»»

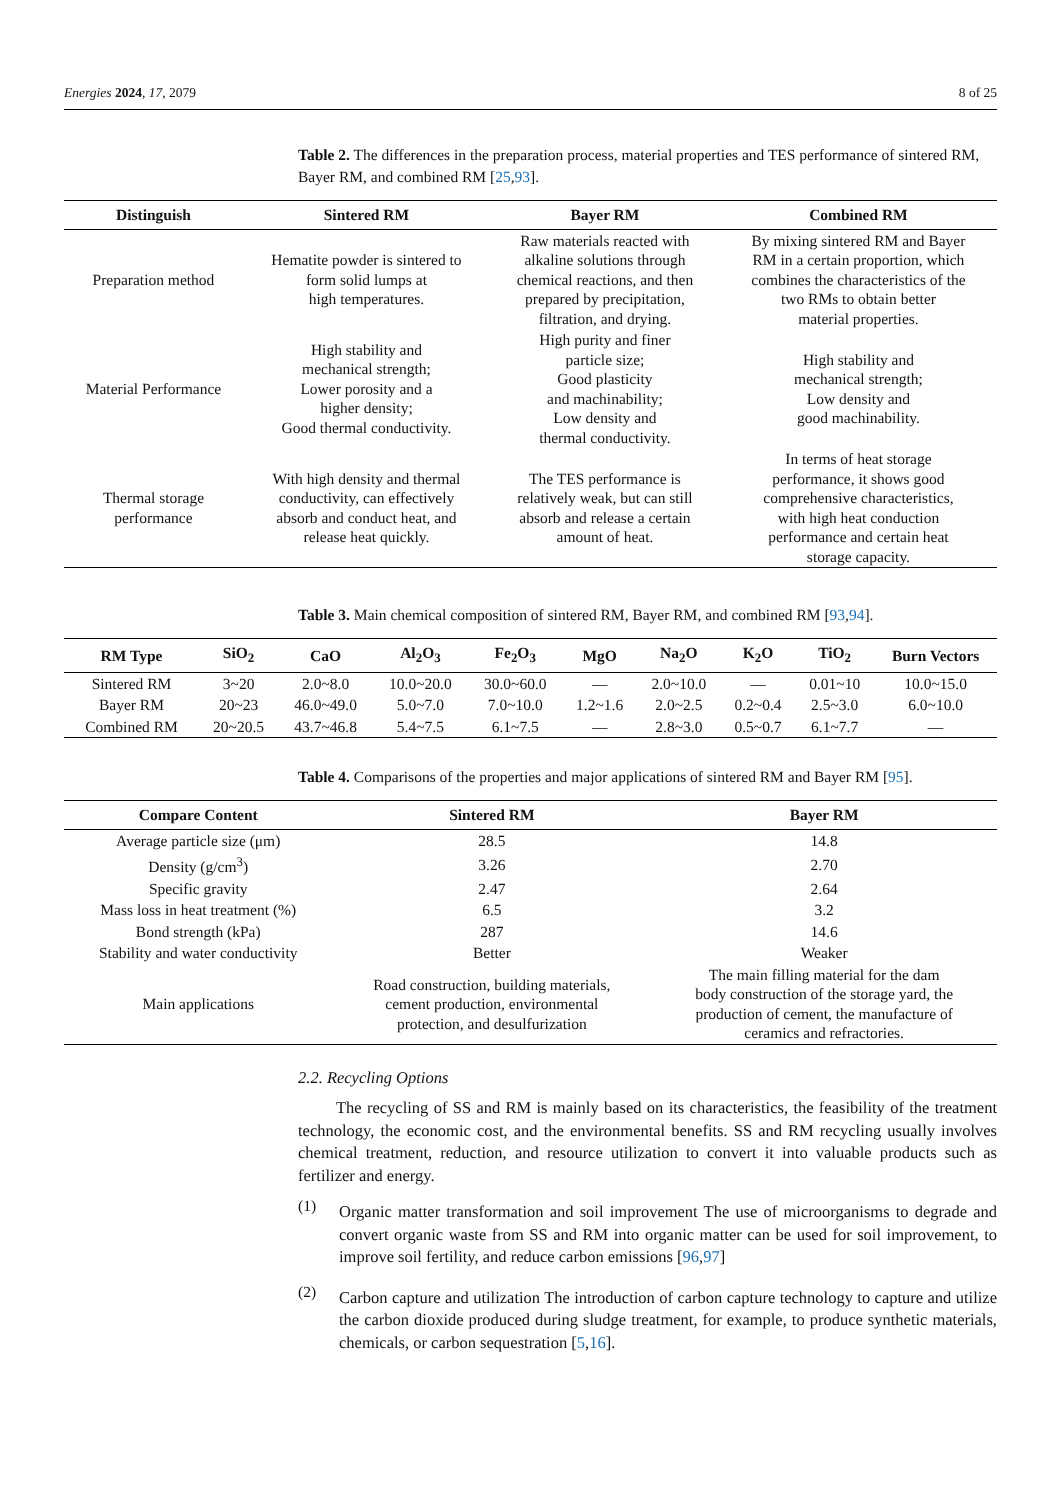Energies 2024, 17, 2079 8 of 25
Table 2. The differences in the preparation process, material properties and TES performance of sintered RM, Bayer RM, and combined RM [25,93].
| Distinguish | Sintered RM | Bayer RM | Combined RM |
| --- | --- | --- | --- |
| Preparation method | Hematite powder is sintered to form solid lumps at high temperatures. | Raw materials reacted with alkaline solutions through chemical reactions, and then prepared by precipitation, filtration, and drying. | By mixing sintered RM and Bayer RM in a certain proportion, which combines the characteristics of the two RMs to obtain better material properties. |
| Material Performance | High stability and mechanical strength; Lower porosity and a higher density; Good thermal conductivity. | High purity and finer particle size; Good plasticity and machinability; Low density and thermal conductivity. | High stability and mechanical strength; Low density and good machinability. |
| Thermal storage performance | With high density and thermal conductivity, can effectively absorb and conduct heat, and release heat quickly. | The TES performance is relatively weak, but can still absorb and release a certain amount of heat. | In terms of heat storage performance, it shows good comprehensive characteristics, with high heat conduction performance and certain heat storage capacity. |
Table 3. Main chemical composition of sintered RM, Bayer RM, and combined RM [93,94].
| RM Type | SiO<sub>2</sub> | CaO | Al<sub>2</sub>O<sub>3</sub> | Fe<sub>2</sub>O<sub>3</sub> | MgO | Na<sub>2</sub>O | K<sub>2</sub>O | TiO<sub>2</sub> | Burn Vectors |
| --- | --- | --- | --- | --- | --- | --- | --- | --- | --- |
| Sintered RM | 3~20 | 2.0~8.0 | 10.0~20.0 | 30.0~60.0 | — | 2.0~10.0 | — | 0.01~10 | 10.0~15.0 |
| Bayer RM | 20~23 | 46.0~49.0 | 5.0~7.0 | 7.0~10.0 | 1.2~1.6 | 2.0~2.5 | 0.2~0.4 | 2.5~3.0 | 6.0~10.0 |
| Combined RM | 20~20.5 | 43.7~46.8 | 5.4~7.5 | 6.1~7.5 | — | 2.8~3.0 | 0.5~0.7 | 6.1~7.7 | — |
Table 4. Comparisons of the properties and major applications of sintered RM and Bayer RM [95].
| Compare Content | Sintered RM | Bayer RM |
| --- | --- | --- |
| Average particle size (μm) | 28.5 | 14.8 |
| Density (g/cm<sup>3</sup>) | 3.26 | 2.70 |
| Specific gravity | 2.47 | 2.64 |
| Mass loss in heat treatment (%) | 6.5 | 3.2 |
| Bond strength (kPa) | 287 | 14.6 |
| Stability and water conductivity | Better | Weaker |
| Main applications | Road construction, building materials, cement production, environmental protection, and desulfurization | The main filling material for the dam body construction of the storage yard, the production of cement, the manufacture of ceramics and refractories. |
2.2. Recycling Options
The recycling of SS and RM is mainly based on its characteristics, the feasibility of the treatment technology, the economic cost, and the environmental benefits. SS and RM recycling usually involves chemical treatment, reduction, and resource utilization to convert it into valuable products such as fertilizer and energy.
(1)
Organic matter transformation and soil improvement The use of microorganisms to degrade and convert organic waste from SS and RM into organic matter can be used for soil improvement, to improve soil fertility, and reduce carbon emissions [96,97]
(2)
Carbon capture and utilization The introduction of carbon capture technology to capture and utilize the carbon dioxide produced during sludge treatment, for example, to produce synthetic materials, chemicals, or carbon sequestration [5,16].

««

Repeat, exactly as they stand above, the lines from the line with "28.5 | 14.8 |" to the line with "Better | Weaker |", both lines included.

▸ **Your solution**:
| Average particle size (μm) | 28.5 | 14.8 |
| Density (g/cm<sup>3</sup>) | 3.26 | 2.70 |
| Specific gravity | 2.47 | 2.64 |
| Mass loss in heat treatment (%) | 6.5 | 3.2 |
| Bond strength (kPa) | 287 | 14.6 |
| Stability and water conductivity | Better | Weaker |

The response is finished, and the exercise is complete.